__EXERCISE DESCRIPTION__: Render every line of the records below as one numbered list, leaving out any blank lines.
-- start of RECORDS FOR THE TASK --
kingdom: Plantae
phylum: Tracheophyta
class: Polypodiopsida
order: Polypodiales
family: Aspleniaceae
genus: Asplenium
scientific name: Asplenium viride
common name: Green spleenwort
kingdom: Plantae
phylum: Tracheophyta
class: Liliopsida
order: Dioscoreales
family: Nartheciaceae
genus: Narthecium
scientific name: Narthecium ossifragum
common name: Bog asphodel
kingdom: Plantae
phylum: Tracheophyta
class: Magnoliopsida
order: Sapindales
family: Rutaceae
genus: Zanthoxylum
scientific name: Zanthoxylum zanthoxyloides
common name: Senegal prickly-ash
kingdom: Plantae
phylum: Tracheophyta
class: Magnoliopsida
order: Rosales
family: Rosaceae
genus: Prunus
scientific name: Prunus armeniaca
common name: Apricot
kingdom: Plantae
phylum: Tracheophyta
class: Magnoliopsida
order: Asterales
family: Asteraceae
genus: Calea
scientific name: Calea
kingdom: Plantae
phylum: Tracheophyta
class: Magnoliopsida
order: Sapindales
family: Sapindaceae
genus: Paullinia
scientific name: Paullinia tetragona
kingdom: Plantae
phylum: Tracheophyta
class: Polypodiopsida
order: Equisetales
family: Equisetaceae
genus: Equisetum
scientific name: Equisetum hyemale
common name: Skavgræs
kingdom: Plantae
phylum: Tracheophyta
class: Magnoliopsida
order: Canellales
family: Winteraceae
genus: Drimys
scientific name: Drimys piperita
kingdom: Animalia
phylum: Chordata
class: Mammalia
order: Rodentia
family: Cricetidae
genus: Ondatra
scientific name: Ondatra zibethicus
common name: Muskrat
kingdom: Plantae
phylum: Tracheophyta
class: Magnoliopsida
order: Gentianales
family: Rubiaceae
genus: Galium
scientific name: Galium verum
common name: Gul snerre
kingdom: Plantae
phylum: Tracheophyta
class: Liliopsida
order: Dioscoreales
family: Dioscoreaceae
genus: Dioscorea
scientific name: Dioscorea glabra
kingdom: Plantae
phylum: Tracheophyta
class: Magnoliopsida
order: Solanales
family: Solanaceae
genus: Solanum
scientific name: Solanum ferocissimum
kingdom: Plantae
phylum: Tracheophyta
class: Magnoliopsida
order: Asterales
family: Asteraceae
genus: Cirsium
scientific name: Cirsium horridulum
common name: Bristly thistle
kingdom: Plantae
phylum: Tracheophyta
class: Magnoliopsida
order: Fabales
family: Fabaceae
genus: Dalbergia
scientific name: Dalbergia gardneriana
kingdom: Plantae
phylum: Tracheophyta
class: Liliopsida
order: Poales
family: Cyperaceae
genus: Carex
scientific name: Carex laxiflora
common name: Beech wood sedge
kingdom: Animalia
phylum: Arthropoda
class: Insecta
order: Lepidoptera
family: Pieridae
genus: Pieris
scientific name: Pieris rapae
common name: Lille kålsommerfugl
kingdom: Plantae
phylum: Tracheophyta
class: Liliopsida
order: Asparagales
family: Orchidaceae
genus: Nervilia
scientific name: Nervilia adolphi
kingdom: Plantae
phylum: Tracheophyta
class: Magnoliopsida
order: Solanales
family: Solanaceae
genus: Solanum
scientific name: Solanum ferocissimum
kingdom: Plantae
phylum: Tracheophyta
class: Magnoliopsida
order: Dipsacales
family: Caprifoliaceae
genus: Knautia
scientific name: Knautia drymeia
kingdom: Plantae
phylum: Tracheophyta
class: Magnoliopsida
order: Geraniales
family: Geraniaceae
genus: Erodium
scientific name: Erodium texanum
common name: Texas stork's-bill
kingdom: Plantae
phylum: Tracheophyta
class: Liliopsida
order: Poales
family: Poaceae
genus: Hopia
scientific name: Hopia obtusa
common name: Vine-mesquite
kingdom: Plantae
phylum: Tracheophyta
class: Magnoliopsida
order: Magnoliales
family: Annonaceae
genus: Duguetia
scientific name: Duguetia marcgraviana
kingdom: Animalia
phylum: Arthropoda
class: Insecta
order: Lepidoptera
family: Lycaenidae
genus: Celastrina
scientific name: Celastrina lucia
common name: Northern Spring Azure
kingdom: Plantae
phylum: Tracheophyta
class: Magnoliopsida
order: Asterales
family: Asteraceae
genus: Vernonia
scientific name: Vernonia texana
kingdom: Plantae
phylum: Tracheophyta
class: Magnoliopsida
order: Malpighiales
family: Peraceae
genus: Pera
-- end of RECORDS FOR THE TASK --
__OUTPUT OF THE EXERCISE__:
1. kingdom: Plantae
2. phylum: Tracheophyta
3. class: Polypodiopsida
4. order: Polypodiales
5. family: Aspleniaceae
6. genus: Asplenium
7. scientific name: Asplenium viride
8. common name: Green spleenwort
9. kingdom: Plantae
10. phylum: Tracheophyta
11. class: Liliopsida
12. order: Dioscoreales
13. family: Nartheciaceae
14. genus: Narthecium
15. scientific name: Narthecium ossifragum
16. common name: Bog asphodel
17. kingdom: Plantae
18. phylum: Tracheophyta
19. class: Magnoliopsida
20. order: Sapindales
21. family: Rutaceae
22. genus: Zanthoxylum
23. scientific name: Zanthoxylum zanthoxyloides
24. common name: Senegal prickly-ash
25. kingdom: Plantae
26. phylum: Tracheophyta
27. class: Magnoliopsida
28. order: Rosales
29. family: Rosaceae
30. genus: Prunus
31. scientific name: Prunus armeniaca
32. common name: Apricot
33. kingdom: Plantae
34. phylum: Tracheophyta
35. class: Magnoliopsida
36. order: Asterales
37. family: Asteraceae
38. genus: Calea
39. scientific name: Calea
40. kingdom: Plantae
41. phylum: Tracheophyta
42. class: Magnoliopsida
43. order: Sapindales
44. family: Sapindaceae
45. genus: Paullinia
46. scientific name: Paullinia tetragona
47. kingdom: Plantae
48. phylum: Tracheophyta
49. class: Polypodiopsida
50. order: Equisetales
51. family: Equisetaceae
52. genus: Equisetum
53. scientific name: Equisetum hyemale
54. common name: Skavgræs
55. kingdom: Plantae
56. phylum: Tracheophyta
57. class: Magnoliopsida
58. order: Canellales
59. family: Winteraceae
60. genus: Drimys
61. scientific name: Drimys piperita
62. kingdom: Animalia
63. phylum: Chordata
64. class: Mammalia
65. order: Rodentia
66. family: Cricetidae
67. genus: Ondatra
68. scientific name: Ondatra zibethicus
69. common name: Muskrat
70. kingdom: Plantae
71. phylum: Tracheophyta
72. class: Magnoliopsida
73. order: Gentianales
74. family: Rubiaceae
75. genus: Galium
76. scientific name: Galium verum
77. common name: Gul snerre
78. kingdom: Plantae
79. phylum: Tracheophyta
80. class: Liliopsida
81. order: Dioscoreales
82. family: Dioscoreaceae
83. genus: Dioscorea
84. scientific name: Dioscorea glabra
85. kingdom: Plantae
86. phylum: Tracheophyta
87. class: Magnoliopsida
88. order: Solanales
89. family: Solanaceae
90. genus: Solanum
91. scientific name: Solanum ferocissimum
92. kingdom: Plantae
93. phylum: Tracheophyta
94. class: Magnoliopsida
95. order: Asterales
96. family: Asteraceae
97. genus: Cirsium
98. scientific name: Cirsium horridulum
99. common name: Bristly thistle
100. kingdom: Plantae
101. phylum: Tracheophyta
102. class: Magnoliopsida
103. order: Fabales
104. family: Fabaceae
105. genus: Dalbergia
106. scientific name: Dalbergia gardneriana
107. kingdom: Plantae
108. phylum: Tracheophyta
109. class: Liliopsida
110. order: Poales
111. family: Cyperaceae
112. genus: Carex
113. scientific name: Carex laxiflora
114. common name: Beech wood sedge
115. kingdom: Animalia
116. phylum: Arthropoda
117. class: Insecta
118. order: Lepidoptera
119. family: Pieridae
120. genus: Pieris
121. scientific name: Pieris rapae
122. common name: Lille kålsommerfugl
123. kingdom: Plantae
124. phylum: Tracheophyta
125. class: Liliopsida
126. order: Asparagales
127. family: Orchidaceae
128. genus: Nervilia
129. scientific name: Nervilia adolphi
130. kingdom: Plantae
131. phylum: Tracheophyta
132. class: Magnoliopsida
133. order: Solanales
134. family: Solanaceae
135. genus: Solanum
136. scientific name: Solanum ferocissimum
137. kingdom: Plantae
138. phylum: Tracheophyta
139. class: Magnoliopsida
140. order: Dipsacales
141. family: Caprifoliaceae
142. genus: Knautia
143. scientific name: Knautia drymeia
144. kingdom: Plantae
145. phylum: Tracheophyta
146. class: Magnoliopsida
147. order: Geraniales
148. family: Geraniaceae
149. genus: Erodium
150. scientific name: Erodium texanum
151. common name: Texas stork's-bill
152. kingdom: Plantae
153. phylum: Tracheophyta
154. class: Liliopsida
155. order: Poales
156. family: Poaceae
157. genus: Hopia
158. scientific name: Hopia obtusa
159. common name: Vine-mesquite
160. kingdom: Plantae
161. phylum: Tracheophyta
162. class: Magnoliopsida
163. order: Magnoliales
164. family: Annonaceae
165. genus: Duguetia
166. scientific name: Duguetia marcgraviana
167. kingdom: Animalia
168. phylum: Arthropoda
169. class: Insecta
170. order: Lepidoptera
171. family: Lycaenidae
172. genus: Celastrina
173. scientific name: Celastrina lucia
174. common name: Northern Spring Azure
175. kingdom: Plantae
176. phylum: Tracheophyta
177. class: Magnoliopsida
178. order: Asterales
179. family: Asteraceae
180. genus: Vernonia
181. scientific name: Vernonia texana
182. kingdom: Plantae
183. phylum: Tracheophyta
184. class: Magnoliopsida
185. order: Malpighiales
186. family: Peraceae
187. genus: Pera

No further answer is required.